I needed bifocals, or "progressive lenses" as they are called these days. So political, these lenses. A pair of progressive lenses corrected for astigmatism scared me. Fish eyes. That's what I'd have, those huge overly magnified eyes that I'd seen on others. My long submerged vanity came rushing back to the surface, and I asked if I could get contacts. This time, it was a go, and last week, I spent a happy half hour putting them in, and two hours trying to get them out. Even did visualizations. No kidding. The technician was reduced to getting a lens and putting it in his eye just to show me how easy it really was. When the doctor came in, I asked if they would leave me alone to poke at my eyes until I got the hang of it. Having an audience made me too nervous.
Eventually, before another day could be pulled off of the page-a-day calendar, I got the lenses out and back in.

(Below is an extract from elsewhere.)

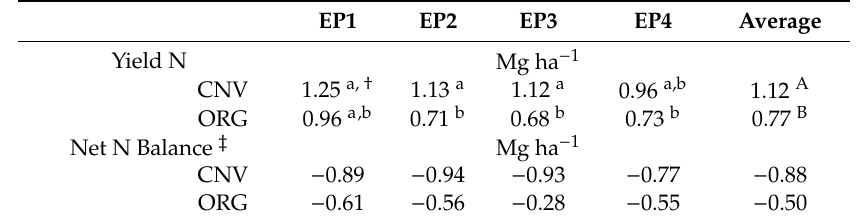
Table 6. Cumulative yield N and net N balance over 2002–2009 within the conventional (CNV) and organic (ORG) systems by entry point (EP) into the rotation.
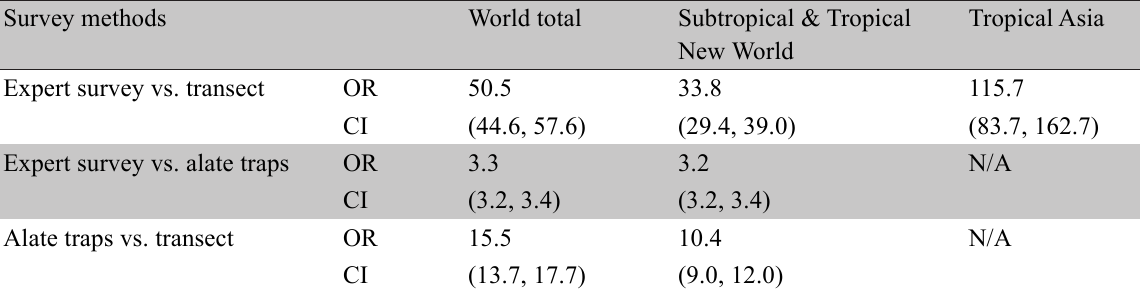
Table 3 . Odds ratios (OR) and their 95% confidence intervals (CI) between different survey methods for encountering a kalotermitid sample. All Odds ratios in the table are significantly different from 1.0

I decided to get some new frames with progressive lenses just in case these contacts didn't pan out. I've only worn the contacts twice in the past week, and I put it off not out of fear but impatience. That first night, I was tired and wanted to go to bed, but not until I removed the lenses. For an hour, I hung over the sink in one bathroom and then the next, the BINX following me, no doubt wondering why I was groaning and poke my eyes. This time, my contacts-wearing husband showed me how to take them out by taking his own out. Like last time, though, it wasn't technique that I lacked, it was the idea of poking my eyeball with my fingers. Although clean, they were still fingers, in my eyes, poking and pinching. In my mind's eye, I had visions of looking quite the fashion fox in my progressive lenses. Who needed contacts?
Gradually I've gotten used to the idea and technique of taking the lenses out and suspect that in the next few weeks, will warm to wearing them more often. In the meantime, I'm sporting my new, cool, Judy Jetson frames with progressive (they march in favor of reproductive rights) lenses.